Required action. Search the records below for the word "Assoremi". Copy each line where it occurs.

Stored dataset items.
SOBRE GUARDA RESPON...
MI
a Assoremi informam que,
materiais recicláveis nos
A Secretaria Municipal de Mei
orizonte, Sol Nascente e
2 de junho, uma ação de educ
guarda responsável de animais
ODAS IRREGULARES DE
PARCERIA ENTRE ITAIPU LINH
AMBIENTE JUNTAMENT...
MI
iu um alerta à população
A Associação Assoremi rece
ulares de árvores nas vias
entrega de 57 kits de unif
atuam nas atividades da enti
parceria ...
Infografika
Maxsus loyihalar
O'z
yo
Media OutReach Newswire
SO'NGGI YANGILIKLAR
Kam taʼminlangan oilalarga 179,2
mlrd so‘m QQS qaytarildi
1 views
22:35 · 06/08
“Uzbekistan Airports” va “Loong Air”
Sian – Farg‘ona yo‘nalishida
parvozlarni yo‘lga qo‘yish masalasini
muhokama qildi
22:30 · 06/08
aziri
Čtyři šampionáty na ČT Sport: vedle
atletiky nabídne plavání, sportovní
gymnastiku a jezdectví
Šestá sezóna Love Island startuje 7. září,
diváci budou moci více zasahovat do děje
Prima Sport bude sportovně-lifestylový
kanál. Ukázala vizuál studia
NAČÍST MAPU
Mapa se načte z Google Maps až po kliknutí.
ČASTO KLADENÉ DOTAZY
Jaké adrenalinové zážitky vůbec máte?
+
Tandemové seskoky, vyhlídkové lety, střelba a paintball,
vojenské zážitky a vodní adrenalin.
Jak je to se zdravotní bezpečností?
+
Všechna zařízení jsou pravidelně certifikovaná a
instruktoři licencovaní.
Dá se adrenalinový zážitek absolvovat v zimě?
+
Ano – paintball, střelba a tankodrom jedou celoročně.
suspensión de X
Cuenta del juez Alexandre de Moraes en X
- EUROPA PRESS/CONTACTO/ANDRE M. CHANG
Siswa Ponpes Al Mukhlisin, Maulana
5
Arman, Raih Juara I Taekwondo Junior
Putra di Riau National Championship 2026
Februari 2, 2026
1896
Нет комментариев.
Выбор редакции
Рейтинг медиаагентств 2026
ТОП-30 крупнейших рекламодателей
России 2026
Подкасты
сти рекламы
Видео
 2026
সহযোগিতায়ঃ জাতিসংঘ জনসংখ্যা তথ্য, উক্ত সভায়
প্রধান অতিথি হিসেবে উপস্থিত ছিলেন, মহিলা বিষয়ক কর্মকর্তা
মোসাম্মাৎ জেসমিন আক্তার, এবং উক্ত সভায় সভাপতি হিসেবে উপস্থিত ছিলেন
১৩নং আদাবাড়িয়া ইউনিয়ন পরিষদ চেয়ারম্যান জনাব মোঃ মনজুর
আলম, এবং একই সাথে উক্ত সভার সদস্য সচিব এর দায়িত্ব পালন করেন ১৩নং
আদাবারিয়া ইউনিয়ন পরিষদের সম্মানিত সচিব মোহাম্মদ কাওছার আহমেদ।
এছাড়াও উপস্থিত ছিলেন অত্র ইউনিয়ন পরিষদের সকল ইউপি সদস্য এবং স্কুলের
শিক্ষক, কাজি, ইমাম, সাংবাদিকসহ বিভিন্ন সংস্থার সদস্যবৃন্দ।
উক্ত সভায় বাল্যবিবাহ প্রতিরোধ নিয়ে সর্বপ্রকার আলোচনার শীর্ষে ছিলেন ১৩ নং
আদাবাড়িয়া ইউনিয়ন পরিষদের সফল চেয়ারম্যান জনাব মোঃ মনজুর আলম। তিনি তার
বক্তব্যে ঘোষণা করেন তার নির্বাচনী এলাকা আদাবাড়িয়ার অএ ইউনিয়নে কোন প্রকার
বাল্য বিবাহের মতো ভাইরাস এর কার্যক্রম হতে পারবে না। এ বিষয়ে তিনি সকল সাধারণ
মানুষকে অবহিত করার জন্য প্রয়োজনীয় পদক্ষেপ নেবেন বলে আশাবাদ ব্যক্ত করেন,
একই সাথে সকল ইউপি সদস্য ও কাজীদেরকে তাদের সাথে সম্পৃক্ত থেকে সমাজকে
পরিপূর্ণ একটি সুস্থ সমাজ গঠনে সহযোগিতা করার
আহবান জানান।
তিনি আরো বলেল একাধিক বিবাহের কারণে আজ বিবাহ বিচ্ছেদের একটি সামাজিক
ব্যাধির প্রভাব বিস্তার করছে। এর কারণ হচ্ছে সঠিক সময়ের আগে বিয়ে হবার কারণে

Task response.
a Assoremi informam que,
A Associação Assoremi rece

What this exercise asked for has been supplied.